When Myra had set the dish before him, the swordsman buttered a slab of fresh-baked bread and balanced it on the platter’s rim. Then, with the butter knife, he waved Carin back to her seat.
“I hardly hoped to find so much wit in you, to know a marvel when you see it.” He looked across the table at her. His tone, though sharp, was more dismissive than angry. “The pools—two of similar design are in this house—are extraordinary, as you say. They were crafted by my noble ancestor whose estate this was long ago, and whose descendants, myself among them, have abided here in an unbroken line since the family’s establishment.”
The swordsman paused to take bites of bread and stew. Then he sipped his ale and eyed Carin speculatively.
“As you have nothing but rags to ward off autumn’s chill,” he said, “and you travel—by your own admission—on foot and without provisions, I take you for a runaway bondmaid. Undoubtedly you carried off whatever you could steal from your master. But it seems your thievery has proved inadequate for your journey. Starvation would have found you, if I had not.”
Hold on there, Carin protested, but only inwardly. She wanted to say that she had borrowed—not stolen—from her old master. To survive, however, in the months since leaving him, she’d played the thief time and again. Remembering her plan to ransack Myra’s kitchen, she kept still and let the accusation stand.
Now it’s coming, she thought. He’d demand to know where—and to whom—she belon
ged. How much did she dare reveal?
The swordsman’s next question, however, was not what Carin expected.
“Do you know your letters?”
She stared at him blankly. “Sir?”
“It is a simple-enough question,” he said, raising a bite of stew to his lips. “Can you read?”
She considered, then shrugged. “I’m not sure.”
He scoffed. “The question does not lend itself to much uncertainty. Can you, or can you not?”
“The people I—” Carin broke off. Slaved for, she’d started to say. But why confirm his suspicions? “The people I used to live with,” she amended, “owned one book. I learned to read it. I don’t know if I can read any other books. Do you have one for me to look at?”

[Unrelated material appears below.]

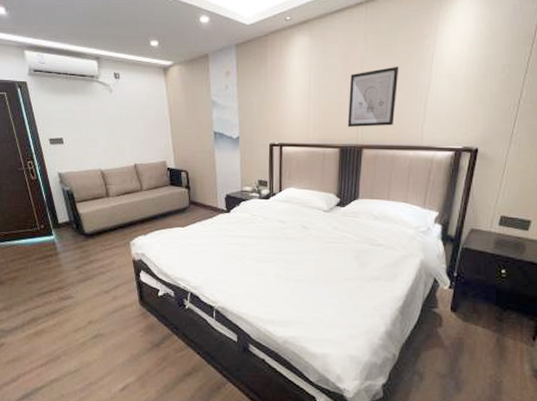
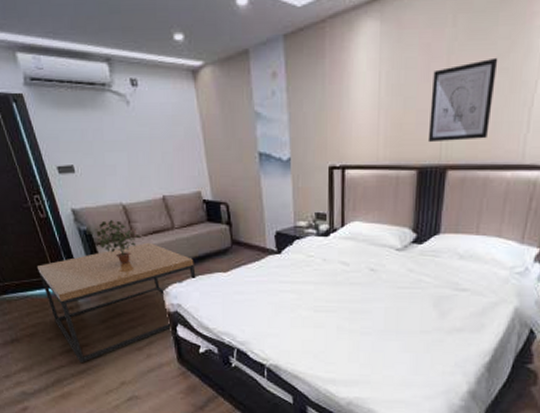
coffee table: none [24,201,159,304] -> present [36,242,196,364]
potted plant: none [75,183,114,218] -> present [93,220,140,263]

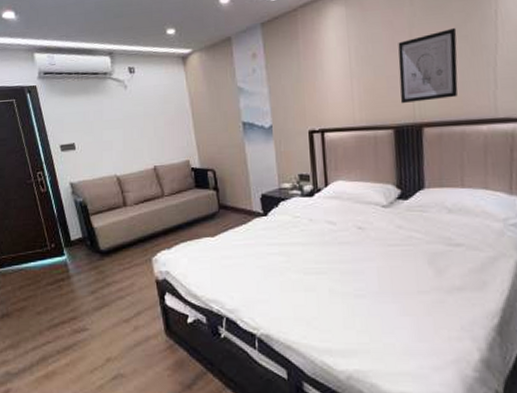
coffee table: present [36,242,196,364] -> none [33,210,185,339]
potted plant: present [93,220,140,263] -> none [88,191,132,232]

“I do. None here can comprehend it. Since you are from elsewhere, perhaps you can make it out.”
To his housekeeper he said, “Myra, go to the library and open the bottom drawer of my desk. Bring me the book you find there.”
“I obey, master, with as much haste as these old legs can make,” Myra responded. She bustled off into the passageway that connected the kitchen to the house. Her footsteps trailed away on the ground floor past the foot of the staircase.
The hairs rose along Carin’s arms. Breathe, she told herself. You’ve been doing all right with him. Don’t lose it now. But where was he going with this “Can you read” business?
Sitting alone with the swordsman, Carin felt her nerve-ends prickle as if he were again holding a blade to her throat. She had to lock her hands around her now-empty tea mug to keep from clutching her neck—a defensive gesture that would only tell him how vulnerable he made her feel.
But a man with a sword was an understandable threat … not like his second, bare-handed attack, when he’d knocked Carin senseless. Why could she remember the cruel hurt, but no fist-to-flesh contact? Sitting at the mirror this morning while Myra combed her hair, Carin had had ample time to examine her face for cuts or bruises. There were none. If her captor had hit her hard enough to put her out cold for the night—and wasn’t that what he had done?—she should be wearing his mark now.